Au sein de l’univers résolument sexiste dans lequel elle navigue, Nellie Bly réussit le tour de force non seulement de ne pas mettre de côté sa féminité, mais de l’utiliser sciemment. S’inquiétant régulièrement pour les bouclettes de sa frange, elle se sert de son corps autant que de son esprit, déployant force ruses féminines pour s’introduire dans des milieux réputés inaccessibles. C’est une formidable réappropriation de soi, dans une société où le pouvoir et l’expertise sont les domaines exclusifs des hommes pour qui la respectabilité d’une femme réside dans sa pureté et son souci des convenances. Dès lors que Nellie incarne, pour les besoins d’un reportage, une femme des classes sociales les plus basses, on lit en filigrane sa conscience de s’exposer physiquement et moralement aux assiduités appuyées des hommes, qu’ils soient médecins, contremaîtres, placeurs de domestiques ou passants, et contre lesquelles l’armure de son statut social la protège un minimum habituellement. Il est intéressant de relever que pour régler la question de son internement dans un établissement psychiatrique, on lui demande à de nombreuses reprises si elle est une femme entretenue ou une femme de mauvaise vie ; et de constater l’image hyper-sexualisée accolée aux femmes pauvres, aux immigrées… et aux hystériques, appellation aux contours flous qui englobe des troubles aussi divers que variés, et que certains médecins de l’époque prétendent soigner à l’aide de vibromasseurs permettant d’atteindre le paroxysme hystérique de la crise (sic).

« Des grappes de filles obstruaient aussi le couloir et les escaliers. C’était un panorama inédit de notre époque. Des filles qui riaient aux éclats, se désolaient, dormaient, mangeaient, lisaient, toutes assises du matin au soir, attendant qu’on leur offre la possibilité de gagner leur vie. »
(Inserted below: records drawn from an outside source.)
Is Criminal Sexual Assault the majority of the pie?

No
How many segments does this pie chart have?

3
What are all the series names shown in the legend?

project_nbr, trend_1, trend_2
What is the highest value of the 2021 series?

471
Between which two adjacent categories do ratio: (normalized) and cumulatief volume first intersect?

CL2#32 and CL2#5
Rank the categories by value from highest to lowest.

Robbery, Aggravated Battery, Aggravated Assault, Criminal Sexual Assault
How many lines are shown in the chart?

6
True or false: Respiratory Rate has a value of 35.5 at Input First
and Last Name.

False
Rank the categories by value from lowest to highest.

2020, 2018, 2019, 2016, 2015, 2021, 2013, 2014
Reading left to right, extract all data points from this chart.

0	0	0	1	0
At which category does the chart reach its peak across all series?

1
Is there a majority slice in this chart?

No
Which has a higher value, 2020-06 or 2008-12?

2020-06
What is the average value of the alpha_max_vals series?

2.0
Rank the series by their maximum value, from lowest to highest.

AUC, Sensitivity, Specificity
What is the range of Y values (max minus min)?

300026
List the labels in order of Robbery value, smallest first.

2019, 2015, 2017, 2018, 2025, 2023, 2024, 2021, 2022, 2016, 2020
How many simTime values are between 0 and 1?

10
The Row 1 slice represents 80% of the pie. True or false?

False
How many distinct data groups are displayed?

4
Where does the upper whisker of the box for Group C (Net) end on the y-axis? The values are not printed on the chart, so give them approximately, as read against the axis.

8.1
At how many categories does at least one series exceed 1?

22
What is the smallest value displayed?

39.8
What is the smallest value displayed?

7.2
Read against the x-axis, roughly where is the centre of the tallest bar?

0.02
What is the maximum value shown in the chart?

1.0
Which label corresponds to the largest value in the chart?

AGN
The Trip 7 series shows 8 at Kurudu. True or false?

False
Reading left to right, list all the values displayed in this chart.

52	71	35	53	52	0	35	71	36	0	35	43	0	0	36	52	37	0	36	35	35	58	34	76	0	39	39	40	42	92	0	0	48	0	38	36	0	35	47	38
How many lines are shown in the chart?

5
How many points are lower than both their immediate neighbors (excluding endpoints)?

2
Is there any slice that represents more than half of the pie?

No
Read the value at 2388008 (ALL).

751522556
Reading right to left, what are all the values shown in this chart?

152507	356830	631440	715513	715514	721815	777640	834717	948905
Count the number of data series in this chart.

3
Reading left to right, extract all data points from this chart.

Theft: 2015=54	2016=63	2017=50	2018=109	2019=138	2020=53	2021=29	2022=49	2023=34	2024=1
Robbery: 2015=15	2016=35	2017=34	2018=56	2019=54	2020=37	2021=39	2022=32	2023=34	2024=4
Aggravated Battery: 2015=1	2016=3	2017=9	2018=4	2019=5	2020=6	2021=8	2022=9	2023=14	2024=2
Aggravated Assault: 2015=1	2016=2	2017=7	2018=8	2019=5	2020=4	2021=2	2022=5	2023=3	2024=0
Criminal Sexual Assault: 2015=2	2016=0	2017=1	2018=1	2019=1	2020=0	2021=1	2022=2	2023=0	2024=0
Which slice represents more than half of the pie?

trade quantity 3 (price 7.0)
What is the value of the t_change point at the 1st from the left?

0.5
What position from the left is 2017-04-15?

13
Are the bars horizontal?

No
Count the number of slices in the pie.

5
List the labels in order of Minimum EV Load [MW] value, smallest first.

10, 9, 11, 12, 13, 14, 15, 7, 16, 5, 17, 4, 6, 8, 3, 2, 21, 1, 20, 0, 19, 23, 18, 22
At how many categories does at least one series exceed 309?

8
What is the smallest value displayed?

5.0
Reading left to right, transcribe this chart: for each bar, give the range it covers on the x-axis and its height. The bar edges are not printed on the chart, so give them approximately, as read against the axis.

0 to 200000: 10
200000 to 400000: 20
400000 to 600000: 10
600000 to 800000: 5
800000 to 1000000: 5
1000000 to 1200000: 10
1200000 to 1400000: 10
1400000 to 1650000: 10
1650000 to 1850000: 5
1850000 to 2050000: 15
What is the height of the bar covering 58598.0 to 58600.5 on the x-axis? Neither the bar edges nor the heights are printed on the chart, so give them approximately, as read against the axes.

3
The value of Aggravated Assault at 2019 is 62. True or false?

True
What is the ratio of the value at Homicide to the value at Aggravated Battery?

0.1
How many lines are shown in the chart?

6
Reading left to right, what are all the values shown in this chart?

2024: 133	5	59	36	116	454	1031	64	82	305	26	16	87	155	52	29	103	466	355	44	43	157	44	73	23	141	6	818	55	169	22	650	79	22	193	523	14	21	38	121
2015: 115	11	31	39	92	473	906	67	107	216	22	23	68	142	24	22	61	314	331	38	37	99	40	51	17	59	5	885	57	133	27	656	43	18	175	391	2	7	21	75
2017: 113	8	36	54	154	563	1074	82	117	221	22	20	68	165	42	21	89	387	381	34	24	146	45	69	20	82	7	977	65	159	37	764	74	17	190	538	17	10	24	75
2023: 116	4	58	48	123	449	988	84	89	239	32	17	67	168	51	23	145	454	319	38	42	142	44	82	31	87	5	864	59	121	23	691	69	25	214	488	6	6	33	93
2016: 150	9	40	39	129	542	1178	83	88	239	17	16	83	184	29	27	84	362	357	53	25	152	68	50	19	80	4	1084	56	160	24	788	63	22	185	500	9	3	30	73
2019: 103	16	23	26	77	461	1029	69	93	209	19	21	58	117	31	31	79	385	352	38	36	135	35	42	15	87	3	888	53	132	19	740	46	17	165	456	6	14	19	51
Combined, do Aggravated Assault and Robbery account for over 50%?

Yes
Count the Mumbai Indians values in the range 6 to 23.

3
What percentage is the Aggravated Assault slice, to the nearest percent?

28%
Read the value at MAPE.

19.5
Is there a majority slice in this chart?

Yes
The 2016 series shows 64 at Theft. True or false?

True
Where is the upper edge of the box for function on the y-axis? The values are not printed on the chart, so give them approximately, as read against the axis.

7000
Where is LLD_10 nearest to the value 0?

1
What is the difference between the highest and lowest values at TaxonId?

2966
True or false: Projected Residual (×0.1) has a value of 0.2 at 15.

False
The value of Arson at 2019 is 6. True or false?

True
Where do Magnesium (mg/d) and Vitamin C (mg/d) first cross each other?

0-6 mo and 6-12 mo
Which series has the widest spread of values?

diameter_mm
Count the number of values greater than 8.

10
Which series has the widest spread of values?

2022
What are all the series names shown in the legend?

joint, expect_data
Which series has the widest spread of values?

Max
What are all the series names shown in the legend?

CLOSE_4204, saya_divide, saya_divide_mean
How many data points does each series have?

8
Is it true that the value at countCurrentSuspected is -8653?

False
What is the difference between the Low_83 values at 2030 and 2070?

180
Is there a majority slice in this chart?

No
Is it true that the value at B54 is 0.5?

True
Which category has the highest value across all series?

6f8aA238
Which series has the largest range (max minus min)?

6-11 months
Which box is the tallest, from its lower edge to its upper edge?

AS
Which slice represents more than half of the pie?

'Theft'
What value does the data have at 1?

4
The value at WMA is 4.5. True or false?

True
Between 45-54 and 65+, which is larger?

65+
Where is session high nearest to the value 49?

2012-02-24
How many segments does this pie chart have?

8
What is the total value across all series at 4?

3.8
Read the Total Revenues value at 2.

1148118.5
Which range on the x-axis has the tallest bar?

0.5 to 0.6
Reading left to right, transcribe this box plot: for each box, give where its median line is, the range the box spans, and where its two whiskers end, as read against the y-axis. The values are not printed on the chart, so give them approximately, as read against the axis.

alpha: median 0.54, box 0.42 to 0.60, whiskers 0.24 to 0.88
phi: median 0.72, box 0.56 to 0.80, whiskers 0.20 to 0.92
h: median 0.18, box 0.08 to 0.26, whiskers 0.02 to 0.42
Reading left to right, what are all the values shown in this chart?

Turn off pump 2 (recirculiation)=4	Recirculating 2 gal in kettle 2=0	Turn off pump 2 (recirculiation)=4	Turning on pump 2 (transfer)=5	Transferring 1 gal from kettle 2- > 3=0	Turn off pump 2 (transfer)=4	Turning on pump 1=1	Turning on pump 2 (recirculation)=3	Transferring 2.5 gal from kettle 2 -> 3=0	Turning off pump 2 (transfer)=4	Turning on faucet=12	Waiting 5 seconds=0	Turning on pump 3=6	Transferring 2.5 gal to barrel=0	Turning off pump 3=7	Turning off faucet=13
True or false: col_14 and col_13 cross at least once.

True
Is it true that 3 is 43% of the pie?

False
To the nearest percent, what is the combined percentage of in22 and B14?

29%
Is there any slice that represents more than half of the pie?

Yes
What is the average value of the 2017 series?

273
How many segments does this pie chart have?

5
Dès ses premiers pas de journaliste, Nellie Bly œuvre à l’émancipation des femmes. Elle se fait d’ailleurs repérer par la lettre au Pittsburgh Dispatch, en réaction à un article qui décrit l’ouvrière comme une monstruosité et liste les rôles et tâches auxquels les femmes devraient être cantonnées. Nellie écrira au cours de sa carrière de nombreux articles sur la justice sociale, le droit des ouvrières (les « esclaves blanches de New York »), la nécessité de protéger les femmes par un cadre légal, que ce soit dans leur vie professionnelle ou conjugale. Vingt-cinq ans après 10 jours dans un asile, elle se joindra aux suffragettes, couvrant en 1913 la grande Women Suffrage Parade de Washington, D.C.. Nombre de ses consœurs journalistes y seront présentes, notamment Ida B. Wells, l’une des premières journalistes afro-américaines, rédactrice en chef du journal antiségrégationniste Free Speech and Headlight, qui lutta pour le droit des femmes et dénonça les lynchages contre les noirs grâce à sa propre pratique du journalisme d’investigation. Nellie Bly fut également la première femme non accompagnée par un homme qui accomplit un tour du monde, battant de huit jours Phileas Fogg, exploit dont elle tira un livre bientôt à paraître aux Editions du sous-sol. Ce deuxième opus sera suivi par un troisième reportage, intitulé 6 mois au Mexique.

10 Jours dans un asile (Ten Days in a mad-house), est traduit de l’anglais (Etats-Unis) par Hélène Cohen, et paru aux Editions du sous-sol, nées de la revue Feuilleton, toutes deux menées par Adrien Bosc. 2015.